Thursday 22 May 2008

Iran's Abused


The mullahs in Tehran have repressed democrats, homosexuals, Kurds and women, among others in a long list. But spare a thought for Iran's 300,000-strong Bahai community.

Founded in 19th-century Persia as a modernist reform of Shia Islam, the Bahai stress the unity of humanity and world religions. So naturally their message of brotherly love is counter-revolutionary to Iran's theocrats. The Bahai's institutions have been destroyed, their members banned from universities and their cemeteries desecrated. Two hundred were killed in mass executions in the 1980s.

Then last week the Bahai leadership was arrested for "security" reasons. Iran's elastic "security laws" give the mullahs ample scope for suppressing any activity or group they deem undesirable. "Security" is just a pretext to clamp down on the Bahai, considered apostates by Tehran.

"This is a group that has acted against the country's interests and has links with foreigners, especially the Zionists," a government spokesman said Tuesday about the six arrested Bahai leaders. The location of the Bahai's religious center – in Haifa, Israel – presumably doesn't help.

The Bahais aren't alone. Under President Mahmoud Ahmadinejad, respect for the human rights of all Iranians has suffered. Many of the "crimes" persecuted by the Ahmadinejad zealots are lifestyle choices or of moral, rather than criminal, nature.
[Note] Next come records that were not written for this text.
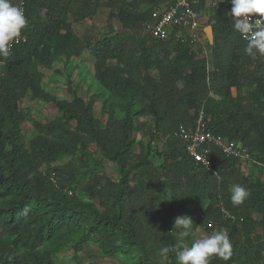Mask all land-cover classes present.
Instances as JSON below:
<instances>
[{
    "label": "trees",
    "instance_id": "trees-1",
    "mask_svg": "<svg viewBox=\"0 0 264 264\" xmlns=\"http://www.w3.org/2000/svg\"><path fill=\"white\" fill-rule=\"evenodd\" d=\"M164 1L13 0L23 6L28 24L11 55L0 59V264H55L39 246L59 231L74 229L103 255L135 247L137 264H160L157 252L177 242L170 224L180 215L193 221L185 238H193L198 228L227 230L232 256L228 261L214 256L210 264H264V241L254 237L256 228L264 229V188L237 172L238 159L217 149L210 154L215 174L206 171L175 134L179 126L193 125L203 110L212 131L246 146L264 167V56L245 53L247 42L226 15L230 0H210L208 9L207 0L192 1L202 24L211 26L213 42L206 40L210 65L174 35L164 41L140 35L139 25ZM99 7L108 8V23L83 44L70 17L85 19ZM82 47L93 59L94 78L122 100V115L111 110L102 126L93 115L92 97H51L59 115L46 123L34 121L36 134L26 144L6 125L20 122L21 101L40 91L33 62L50 64L53 49L69 57ZM140 117L150 124L137 123ZM135 131L163 144L157 164L148 153L133 151ZM90 145L115 164L116 181L93 173L80 185L73 165H51L62 155H89ZM233 184L249 190L240 205L231 202ZM78 185L97 207L77 197L72 190ZM160 194L168 200L159 201ZM25 207L30 211L21 215ZM221 207L233 217H224ZM168 257L177 264L175 253Z\"/></svg>",
    "mask_w": 264,
    "mask_h": 264
},
{
    "label": "rangeland",
    "instance_id": "rangeland-1",
    "mask_svg": "<svg viewBox=\"0 0 264 264\" xmlns=\"http://www.w3.org/2000/svg\"><path fill=\"white\" fill-rule=\"evenodd\" d=\"M205 6L206 9L210 8L211 1L207 0ZM155 10L156 6L154 7V13ZM107 14V7H99L93 16L85 19L76 21L70 17L74 32L83 44L95 39L103 32L108 23ZM112 24L117 28L121 27V24L116 19L112 20ZM137 32L141 35L140 25L137 28ZM205 61L207 65H210V58L209 60L205 59ZM32 68L39 75L40 91L35 94H28L21 101L19 108L22 115L21 121L16 124L8 122L6 125L8 129L18 131L26 144L36 134L33 128L34 121L46 123L55 120L59 115L57 108L49 100L51 97L64 100H71L74 95L83 99L92 97L94 100L93 115L102 126L109 118L111 110L118 116L122 115L120 106L122 100L118 97H113L94 78L93 59L86 48L82 47L80 52L71 54L69 57L53 49L50 64L44 65L34 61ZM231 92L233 96L237 94L234 87L231 88ZM136 122L145 123L146 125L150 124L147 117L137 118ZM134 140L133 151L148 153L149 160L157 164L160 160V155L165 149L163 144L153 139L149 142V137L141 131L134 132ZM88 151L90 154L87 156H80L79 153L62 155L52 162L51 165L65 169L69 168L68 165H73V171L80 185H83L88 180L90 181L93 173L108 176L114 181L119 178L115 164L103 159L96 151L94 145H90ZM45 168V164L40 166L41 170H45ZM235 169L239 174L247 176L264 188L263 168L250 161L235 160ZM50 175L53 176L52 172H50ZM80 185L75 186L72 191L82 201L90 202L97 207V201L83 192ZM166 200H168L167 194L159 195V201ZM253 215L256 218L259 217L256 213ZM173 224L174 220L170 224V232L178 237L179 230L174 229ZM214 231H217L216 227H212L210 231L198 228L195 236L193 238H185L184 243L190 247L195 240L210 235ZM254 237L259 241H264V229L256 228ZM38 251L50 253L55 264H137L139 256V251L135 247L126 246L123 247V250L113 255H103L96 243L88 239H81V231L79 229L59 231L57 235L39 246ZM156 259L160 264H170L171 262L169 257L167 259L162 258L159 251Z\"/></svg>",
    "mask_w": 264,
    "mask_h": 264
},
{
    "label": "clouds",
    "instance_id": "clouds-1",
    "mask_svg": "<svg viewBox=\"0 0 264 264\" xmlns=\"http://www.w3.org/2000/svg\"><path fill=\"white\" fill-rule=\"evenodd\" d=\"M231 8L226 15L232 18V27L245 40V53L249 56H264V0H230ZM28 21L21 4L13 0H0V59L11 55L14 43H19L22 30ZM233 205H240L250 195L249 190L240 184L229 188ZM28 207L21 210L27 215ZM193 221L187 215L174 218L173 228L178 229L177 242L173 246H164L159 252L167 259L170 252L175 253L177 264H210L216 257L228 261L232 256V243L226 229L212 232L195 240L190 247L184 244V238L192 232Z\"/></svg>",
    "mask_w": 264,
    "mask_h": 264
},
{
    "label": "built area",
    "instance_id": "built-area-1",
    "mask_svg": "<svg viewBox=\"0 0 264 264\" xmlns=\"http://www.w3.org/2000/svg\"><path fill=\"white\" fill-rule=\"evenodd\" d=\"M192 1L165 0L156 7L151 19H146L140 24L141 35L160 41L167 40L171 35H174L186 42L191 51L208 59L209 49L204 34L205 26L193 9ZM240 39L245 41L241 37ZM175 134L181 139L185 151L192 160L210 173L215 174L210 160L212 149H217L222 154L241 161H250L264 169L251 156L246 146L212 131L203 110H199L193 125L179 126ZM221 211L224 217H233L223 207H221Z\"/></svg>",
    "mask_w": 264,
    "mask_h": 264
},
{
    "label": "water",
    "instance_id": "water-1",
    "mask_svg": "<svg viewBox=\"0 0 264 264\" xmlns=\"http://www.w3.org/2000/svg\"><path fill=\"white\" fill-rule=\"evenodd\" d=\"M204 34H205V37H206L207 41L209 42V44H212L213 39H212V31H211L210 25L205 26Z\"/></svg>",
    "mask_w": 264,
    "mask_h": 264
}]
</instances>
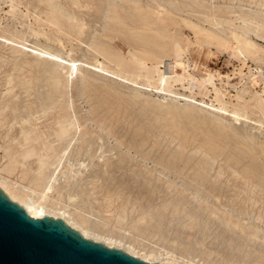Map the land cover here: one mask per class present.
Listing matches in <instances>:
<instances>
[{"label":"rangeland","instance_id":"rangeland-1","mask_svg":"<svg viewBox=\"0 0 264 264\" xmlns=\"http://www.w3.org/2000/svg\"><path fill=\"white\" fill-rule=\"evenodd\" d=\"M257 70L264 0H0V182L149 260L264 264Z\"/></svg>","mask_w":264,"mask_h":264},{"label":"water","instance_id":"water-1","mask_svg":"<svg viewBox=\"0 0 264 264\" xmlns=\"http://www.w3.org/2000/svg\"><path fill=\"white\" fill-rule=\"evenodd\" d=\"M0 264H162L83 235L60 216H32L0 187Z\"/></svg>","mask_w":264,"mask_h":264},{"label":"bare ground","instance_id":"bare-ground-1","mask_svg":"<svg viewBox=\"0 0 264 264\" xmlns=\"http://www.w3.org/2000/svg\"><path fill=\"white\" fill-rule=\"evenodd\" d=\"M30 47V46H29ZM31 50H34V51H36V52H38V53H41V54H44L45 56H48L49 58L51 57L52 59H59V60H61L63 63H68L69 64V66H70V75L71 74H74L75 72H76V69H77V61L76 60H70V61H68V60H66L65 58H63L62 56H60V55H58V54H56V53H52V52H50V51H48V50H46V49H42L41 47L40 48H37V47H31L30 48ZM240 52V51H239ZM252 52V51H251ZM66 60V61H65ZM67 64V65H68ZM176 64H178V65H181V63L180 62H176ZM102 70H104L105 72H107V73H109V74H114V75H116L114 72H112L111 70H107V69H103V68H101ZM258 71V70H257ZM256 71V72H257ZM258 73V75H256V76H254V79L255 78H257V80H254V83L256 82L257 83V81L258 80H262L264 77H263V75H262V73H261V71H258L257 72ZM160 74V73H159ZM118 76H120L119 74H117ZM121 78L123 77V78H125L123 75L122 76H120ZM168 77H171V73H168V72H162L160 75H159V80L162 82V84H164L166 81H167V78ZM259 78V79H258ZM253 79V78H252ZM260 80V81H261ZM263 82V81H262ZM255 83V84H256ZM258 84V83H257ZM149 86V85H148ZM161 89H163V88H161ZM161 91V90H160ZM217 93V92H216ZM217 97V96H216ZM258 102V101H257ZM201 104H204V106H206L207 108H209V109H212V110H215V111H219V112H221L222 114H224V115H228V116H230L233 120H235V121H239V120H241L242 118H243V116H241L237 111H233V110H228L227 108H225V107H221V106H215L214 104H211V103H204V102H202ZM70 125V124H69ZM72 126V125H71ZM0 186L4 189V191L5 192H7L8 194H9V190L5 187V185L3 186V184L0 182ZM7 194V195H8ZM11 196V198L12 199H15V197L13 196V195H11V194H9V197ZM15 200H17V199H15ZM19 203L27 210V212L30 214V215H32V216H40V215H42V214H45L44 213V211L42 210V208L38 205V206H35V205H32V204H29V203H27L26 201H24V200H22V201H19ZM53 216H56V215H53ZM60 217H62V216H60ZM63 219H64V217H62ZM66 222H68L70 225H72L67 219H64ZM73 226V225H72ZM82 234L83 235H85V236H88V235H86L85 233H83L82 232ZM109 245V244H108ZM129 252V251H128ZM133 254V253H132ZM135 255V254H134ZM138 256V255H137ZM140 257V256H139ZM141 258H143V259H145V260H149V259H147V258H145V257H141ZM163 264V263H162Z\"/></svg>","mask_w":264,"mask_h":264}]
</instances>
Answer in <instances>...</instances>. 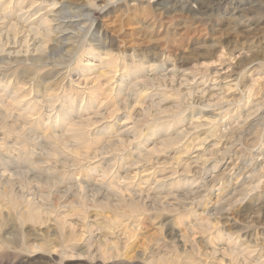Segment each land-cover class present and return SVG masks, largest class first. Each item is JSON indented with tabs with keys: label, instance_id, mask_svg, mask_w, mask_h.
Here are the masks:
<instances>
[{
	"label": "rangeland",
	"instance_id": "1",
	"mask_svg": "<svg viewBox=\"0 0 264 264\" xmlns=\"http://www.w3.org/2000/svg\"><path fill=\"white\" fill-rule=\"evenodd\" d=\"M0 15V264H264V0Z\"/></svg>",
	"mask_w": 264,
	"mask_h": 264
},
{
	"label": "bare ground",
	"instance_id": "2",
	"mask_svg": "<svg viewBox=\"0 0 264 264\" xmlns=\"http://www.w3.org/2000/svg\"><path fill=\"white\" fill-rule=\"evenodd\" d=\"M33 2V1H32ZM36 2V1H35ZM35 2L34 3H32L33 5L35 4ZM54 4V3H53ZM93 5V4H92ZM91 6V5H90ZM93 6H95V5H93ZM55 7V6H54ZM98 7V6H97ZM23 9H24V7H20L19 8V10H20V12H23ZM30 9V8H29ZM6 13V12H5ZM4 13V14H5ZM54 12L53 11H50L49 12V14H53ZM48 14V13H47ZM4 16H6V15H4ZM18 19H20V17L18 16L17 17ZM52 18H54L53 17V15H52V17L50 16V15H43V16H41V18H40V20L38 21V22H36V23H34L32 26H30V31L28 32V34H29V36L31 37V35H32V33H36V34H40L41 35V37L43 38V40L45 41V40H52L53 39V37H54V32L56 31V29L55 30H53V25H51L52 24V22L54 23V22H56V20L57 19H55L56 18V16H55V18L54 19H52ZM1 19H4L5 20V17H3V15H0V20ZM28 19V18H27ZM33 19H35L36 20V17L35 18H33ZM146 19V18H145ZM24 20V19H23ZM30 20V19H29ZM19 21V20H18ZM32 21V20H31ZM149 21V20H148ZM22 23V22H21ZM149 23V22H148ZM19 26V24L17 23V22H14L13 24H12V29H16L17 27ZM107 26V25H106ZM138 26V25H137ZM112 27V26H111ZM140 27H141V25H140ZM139 27V28H140ZM180 27V26H179ZM188 26H185V27H182L181 26V28H179V30H180V33H179V35L180 36H182V34H184V35H187L188 34V32H189V30H188V28H187ZM138 28V27H137ZM140 31V30H139ZM199 31V30H198ZM133 32H135V31H133ZM196 32V31H195ZM137 33V32H136ZM135 33V34H136ZM140 34V33H139ZM134 35V34H133ZM137 35V34H136ZM141 35V34H140ZM192 35H194V34H192ZM29 36H27L26 37V40H31L32 38H30ZM192 37V36H191ZM140 38V37H139ZM138 38V39H139ZM143 38V37H142ZM142 38H140L139 40H146L145 39V37H144V39H142ZM43 43H45L46 45L44 46V51L46 52V53H48V51H49V41H46V42H43ZM49 43V44H48Z\"/></svg>",
	"mask_w": 264,
	"mask_h": 264
}]
</instances>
Homosexuals are hanged and adulterers stoned to death. The world's second most prolific executioner after China, Iran leads in the killing of minors.

The brutalization of its own people suggests the kind of foreign policy a nuclear Iran might conduct. The atomic bomb would allow Tehran, already a global terror sponsor, to act abroad with almost as much impunity as it does against the Bahais at home.